_WHAT THIS TASK INVOLVES_
Produce an exact transcription of the listing below, omitting the pictures.

_THE DATA_

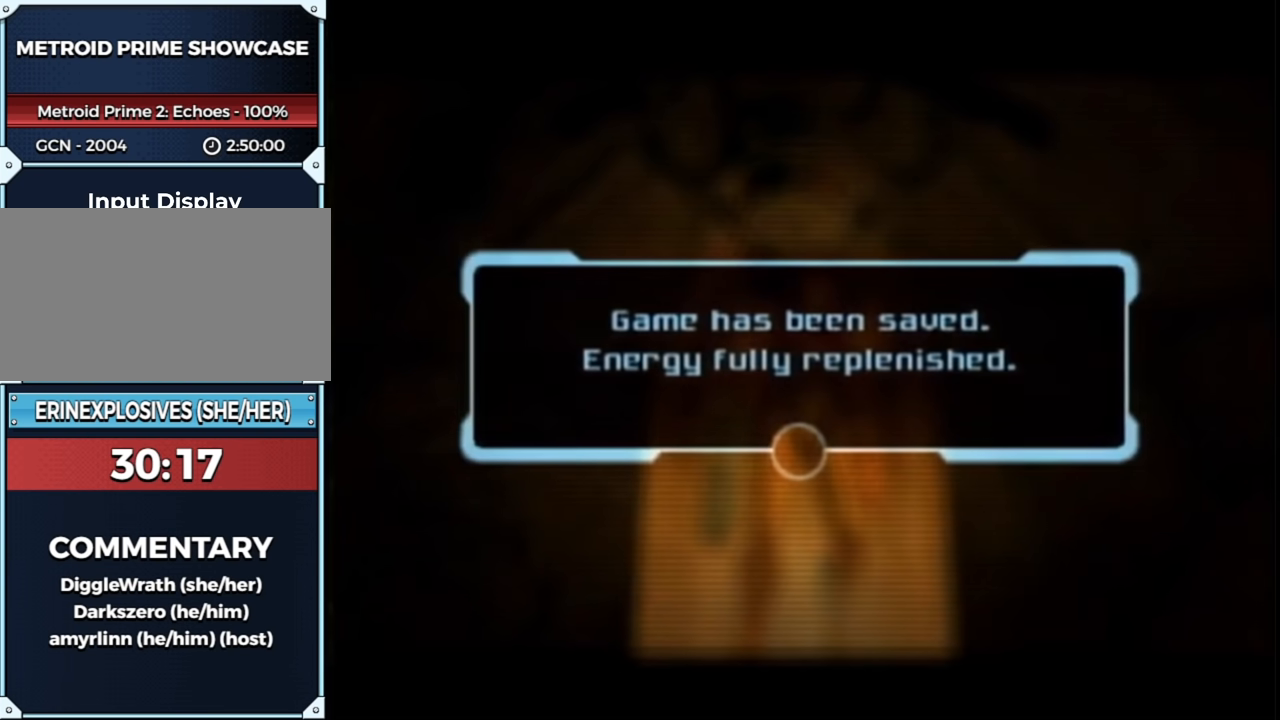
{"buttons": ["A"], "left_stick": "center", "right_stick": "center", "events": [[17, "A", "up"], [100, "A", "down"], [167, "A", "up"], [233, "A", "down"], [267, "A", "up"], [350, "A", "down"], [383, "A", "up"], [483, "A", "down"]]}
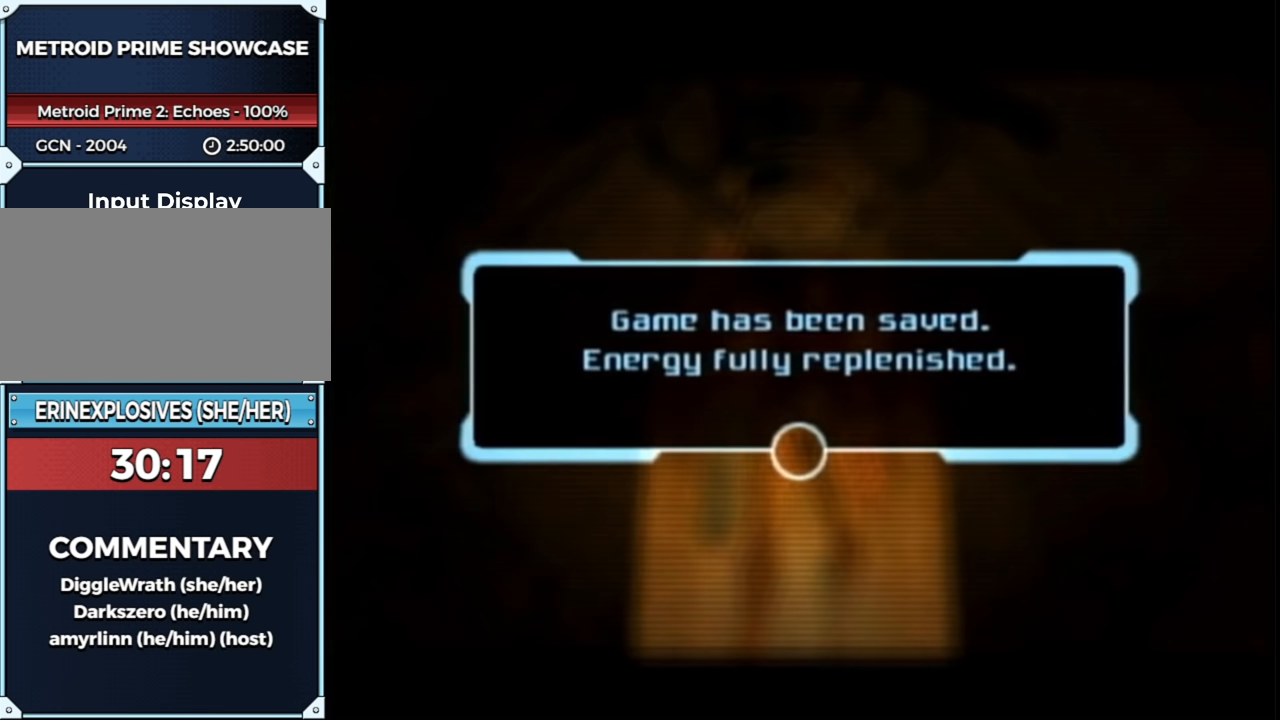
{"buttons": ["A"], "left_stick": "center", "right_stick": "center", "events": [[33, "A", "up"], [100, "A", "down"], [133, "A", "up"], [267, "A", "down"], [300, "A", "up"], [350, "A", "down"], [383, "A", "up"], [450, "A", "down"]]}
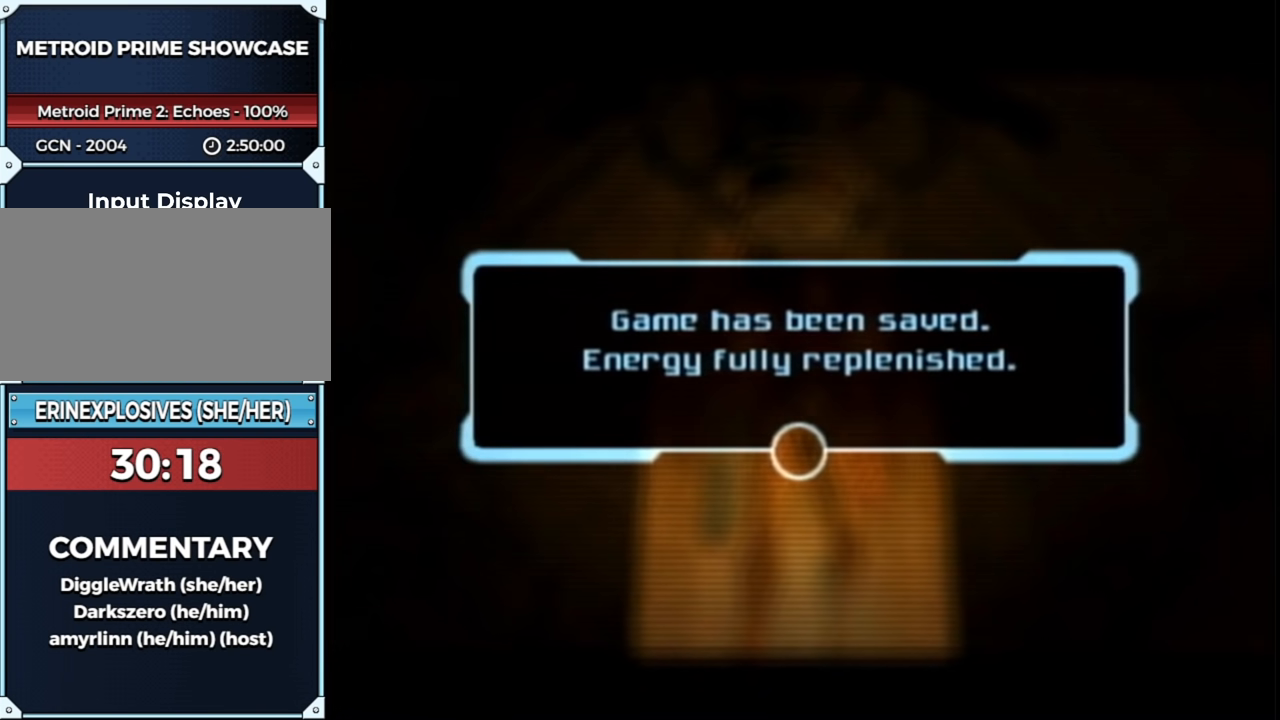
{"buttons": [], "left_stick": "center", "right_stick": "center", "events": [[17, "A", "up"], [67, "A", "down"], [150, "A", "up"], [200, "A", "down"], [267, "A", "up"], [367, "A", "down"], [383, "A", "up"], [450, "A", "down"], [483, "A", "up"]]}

_RESPONSE TO THE EXERCISE_
{"buttons": ["A"], "left_stick": "center", "right_stick": "center", "events": [[17, "A", "up"], [100, "A", "down"], [167, "A", "up"], [233, "A", "down"], [267, "A", "up"], [350, "A", "down"], [383, "A", "up"], [483, "A", "down"]]}
{"buttons": ["A"], "left_stick": "center", "right_stick": "center", "events": [[33, "A", "up"], [100, "A", "down"], [133, "A", "up"], [267, "A", "down"], [300, "A", "up"], [350, "A", "down"], [383, "A", "up"], [450, "A", "down"]]}
{"buttons": [], "left_stick": "center", "right_stick": "center", "events": [[17, "A", "up"], [67, "A", "down"], [150, "A", "up"], [200, "A", "down"], [267, "A", "up"], [367, "A", "down"], [383, "A", "up"], [450, "A", "down"], [483, "A", "up"]]}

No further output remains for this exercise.